■ RECORDS PROVIDED:
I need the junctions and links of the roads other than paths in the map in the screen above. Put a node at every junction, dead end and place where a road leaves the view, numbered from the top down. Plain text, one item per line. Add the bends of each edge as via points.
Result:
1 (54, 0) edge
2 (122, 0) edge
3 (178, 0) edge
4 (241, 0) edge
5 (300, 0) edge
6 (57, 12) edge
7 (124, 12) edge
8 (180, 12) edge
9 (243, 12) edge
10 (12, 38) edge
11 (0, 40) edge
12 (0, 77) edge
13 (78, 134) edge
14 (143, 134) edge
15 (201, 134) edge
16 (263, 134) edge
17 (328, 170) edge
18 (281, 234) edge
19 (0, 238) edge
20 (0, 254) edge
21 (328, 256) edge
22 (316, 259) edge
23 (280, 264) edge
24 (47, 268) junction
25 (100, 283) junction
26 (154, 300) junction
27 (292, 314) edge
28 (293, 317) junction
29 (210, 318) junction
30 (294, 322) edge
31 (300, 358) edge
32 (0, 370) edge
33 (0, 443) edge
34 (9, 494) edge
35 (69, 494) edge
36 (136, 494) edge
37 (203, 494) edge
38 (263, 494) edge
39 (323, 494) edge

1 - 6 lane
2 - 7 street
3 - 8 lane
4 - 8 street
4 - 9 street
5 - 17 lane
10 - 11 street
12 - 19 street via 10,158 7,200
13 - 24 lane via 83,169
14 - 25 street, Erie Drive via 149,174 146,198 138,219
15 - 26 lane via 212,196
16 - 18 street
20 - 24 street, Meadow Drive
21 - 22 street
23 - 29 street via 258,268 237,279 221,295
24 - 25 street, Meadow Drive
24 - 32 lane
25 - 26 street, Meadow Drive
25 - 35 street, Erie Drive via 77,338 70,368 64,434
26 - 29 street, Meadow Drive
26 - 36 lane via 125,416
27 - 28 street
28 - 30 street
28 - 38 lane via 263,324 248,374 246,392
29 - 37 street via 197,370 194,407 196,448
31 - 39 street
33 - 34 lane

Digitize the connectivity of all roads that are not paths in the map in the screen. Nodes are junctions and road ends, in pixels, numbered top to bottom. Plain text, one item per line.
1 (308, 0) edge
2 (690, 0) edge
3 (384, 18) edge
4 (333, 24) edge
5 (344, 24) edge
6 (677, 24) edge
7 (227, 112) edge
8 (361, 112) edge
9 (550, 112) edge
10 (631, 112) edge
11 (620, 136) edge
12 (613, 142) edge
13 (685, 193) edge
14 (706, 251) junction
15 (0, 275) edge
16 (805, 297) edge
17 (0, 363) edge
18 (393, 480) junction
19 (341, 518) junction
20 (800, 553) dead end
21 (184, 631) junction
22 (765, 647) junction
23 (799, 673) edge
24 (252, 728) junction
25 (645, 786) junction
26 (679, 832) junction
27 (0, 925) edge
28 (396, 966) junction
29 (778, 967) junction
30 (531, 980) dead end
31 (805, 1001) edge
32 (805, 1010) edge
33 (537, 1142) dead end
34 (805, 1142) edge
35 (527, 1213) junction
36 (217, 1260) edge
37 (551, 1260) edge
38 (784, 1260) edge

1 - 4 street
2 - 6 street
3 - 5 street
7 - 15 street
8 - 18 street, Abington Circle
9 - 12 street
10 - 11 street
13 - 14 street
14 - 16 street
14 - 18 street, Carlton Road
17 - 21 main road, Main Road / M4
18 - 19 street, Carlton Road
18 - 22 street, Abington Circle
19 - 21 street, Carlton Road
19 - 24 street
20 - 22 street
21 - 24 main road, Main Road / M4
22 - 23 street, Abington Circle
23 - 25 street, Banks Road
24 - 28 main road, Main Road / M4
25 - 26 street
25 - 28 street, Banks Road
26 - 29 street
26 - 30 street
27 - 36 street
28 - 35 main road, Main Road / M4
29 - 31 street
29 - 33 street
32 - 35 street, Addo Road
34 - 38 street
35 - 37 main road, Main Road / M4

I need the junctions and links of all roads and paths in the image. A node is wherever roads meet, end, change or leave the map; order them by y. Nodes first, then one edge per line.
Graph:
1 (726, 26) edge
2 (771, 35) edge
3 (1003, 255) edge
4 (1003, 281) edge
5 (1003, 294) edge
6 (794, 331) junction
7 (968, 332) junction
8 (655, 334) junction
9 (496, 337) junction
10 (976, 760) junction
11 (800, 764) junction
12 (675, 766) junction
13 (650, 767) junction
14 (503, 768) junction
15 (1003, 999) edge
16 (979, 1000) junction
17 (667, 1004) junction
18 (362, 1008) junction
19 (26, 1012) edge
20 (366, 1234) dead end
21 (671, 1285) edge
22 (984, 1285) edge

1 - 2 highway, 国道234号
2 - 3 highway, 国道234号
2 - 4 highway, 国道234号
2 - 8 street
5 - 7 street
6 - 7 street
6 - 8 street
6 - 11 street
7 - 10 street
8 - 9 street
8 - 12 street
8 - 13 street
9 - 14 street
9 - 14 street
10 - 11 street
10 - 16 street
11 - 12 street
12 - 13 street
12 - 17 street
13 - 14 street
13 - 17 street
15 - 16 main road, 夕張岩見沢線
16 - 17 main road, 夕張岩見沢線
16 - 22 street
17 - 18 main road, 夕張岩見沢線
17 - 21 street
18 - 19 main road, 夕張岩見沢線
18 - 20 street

■ EXERCISE REQUIREMENTS:
Could you output every entry from the listing above without altering a word?

■ SOLUTION:
I need the junctions and links of the roads other than paths in the map in the screen above. Put a node at every junction, dead end and place where a road leaves the view, numbered from the top down. Plain text, one item per line. Add the bends of each edge as via points.
Result:
1 (54, 0) edge
2 (122, 0) edge
3 (178, 0) edge
4 (241, 0) edge
5 (300, 0) edge
6 (57, 12) edge
7 (124, 12) edge
8 (180, 12) edge
9 (243, 12) edge
10 (12, 38) edge
11 (0, 40) edge
12 (0, 77) edge
13 (78, 134) edge
14 (143, 134) edge
15 (201, 134) edge
16 (263, 134) edge
17 (328, 170) edge
18 (281, 234) edge
19 (0, 238) edge
20 (0, 254) edge
21 (328, 256) edge
22 (316, 259) edge
23 (280, 264) edge
24 (47, 268) junction
25 (100, 283) junction
26 (154, 300) junction
27 (292, 314) edge
28 (293, 317) junction
29 (210, 318) junction
30 (294, 322) edge
31 (300, 358) edge
32 (0, 370) edge
33 (0, 443) edge
34 (9, 494) edge
35 (69, 494) edge
36 (136, 494) edge
37 (203, 494) edge
38 (263, 494) edge
39 (323, 494) edge

1 - 6 lane
2 - 7 street
3 - 8 lane
4 - 8 street
4 - 9 street
5 - 17 lane
10 - 11 street
12 - 19 street via 10,158 7,200
13 - 24 lane via 83,169
14 - 25 street, Erie Drive via 149,174 146,198 138,219
15 - 26 lane via 212,196
16 - 18 street
20 - 24 street, Meadow Drive
21 - 22 street
23 - 29 street via 258,268 237,279 221,295
24 - 25 street, Meadow Drive
24 - 32 lane
25 - 26 street, Meadow Drive
25 - 35 street, Erie Drive via 77,338 70,368 64,434
26 - 29 street, Meadow Drive
26 - 36 lane via 125,416
27 - 28 street
28 - 30 street
28 - 38 lane via 263,324 248,374 246,392
29 - 37 street via 197,370 194,407 196,448
31 - 39 street
33 - 34 lane

Digitize the connectivity of all roads that are not paths in the map in the screen. Nodes are junctions and road ends, in pixels, numbered top to bottom. Plain text, one item per line.
1 (308, 0) edge
2 (690, 0) edge
3 (384, 18) edge
4 (333, 24) edge
5 (344, 24) edge
6 (677, 24) edge
7 (227, 112) edge
8 (361, 112) edge
9 (550, 112) edge
10 (631, 112) edge
11 (620, 136) edge
12 (613, 142) edge
13 (685, 193) edge
14 (706, 251) junction
15 (0, 275) edge
16 (805, 297) edge
17 (0, 363) edge
18 (393, 480) junction
19 (341, 518) junction
20 (800, 553) dead end
21 (184, 631) junction
22 (765, 647) junction
23 (799, 673) edge
24 (252, 728) junction
25 (645, 786) junction
26 (679, 832) junction
27 (0, 925) edge
28 (396, 966) junction
29 (778, 967) junction
30 (531, 980) dead end
31 (805, 1001) edge
32 (805, 1010) edge
33 (537, 1142) dead end
34 (805, 1142) edge
35 (527, 1213) junction
36 (217, 1260) edge
37 (551, 1260) edge
38 (784, 1260) edge

1 - 4 street
2 - 6 street
3 - 5 street
7 - 15 street
8 - 18 street, Abington Circle
9 - 12 street
10 - 11 street
13 - 14 street
14 - 16 street
14 - 18 street, Carlton Road
17 - 21 main road, Main Road / M4
18 - 19 street, Carlton Road
18 - 22 street, Abington Circle
19 - 21 street, Carlton Road
19 - 24 street
20 - 22 street
21 - 24 main road, Main Road / M4
22 - 23 street, Abington Circle
23 - 25 street, Banks Road
24 - 28 main road, Main Road / M4
25 - 26 street
25 - 28 street, Banks Road
26 - 29 street
26 - 30 street
27 - 36 street
28 - 35 main road, Main Road / M4
29 - 31 street
29 - 33 street
32 - 35 street, Addo Road
34 - 38 street
35 - 37 main road, Main Road / M4

I need the junctions and links of all roads and paths in the image. A node is wherever roads meet, end, change or leave the map; order them by y. Nodes first, then one edge per line.
Graph:
1 (726, 26) edge
2 (771, 35) edge
3 (1003, 255) edge
4 (1003, 281) edge
5 (1003, 294) edge
6 (794, 331) junction
7 (968, 332) junction
8 (655, 334) junction
9 (496, 337) junction
10 (976, 760) junction
11 (800, 764) junction
12 (675, 766) junction
13 (650, 767) junction
14 (503, 768) junction
15 (1003, 999) edge
16 (979, 1000) junction
17 (667, 1004) junction
18 (362, 1008) junction
19 (26, 1012) edge
20 (366, 1234) dead end
21 (671, 1285) edge
22 (984, 1285) edge

1 - 2 highway, 国道234号
2 - 3 highway, 国道234号
2 - 4 highway, 国道234号
2 - 8 street
5 - 7 street
6 - 7 street
6 - 8 street
6 - 11 street
7 - 10 street
8 - 9 street
8 - 12 street
8 - 13 street
9 - 14 street
9 - 14 street
10 - 11 street
10 - 16 street
11 - 12 street
12 - 13 street
12 - 17 street
13 - 14 street
13 - 17 street
15 - 16 main road, 夕張岩見沢線
16 - 17 main road, 夕張岩見沢線
16 - 22 street
17 - 18 main road, 夕張岩見沢線
17 - 21 street
18 - 19 main road, 夕張岩見沢線
18 - 20 street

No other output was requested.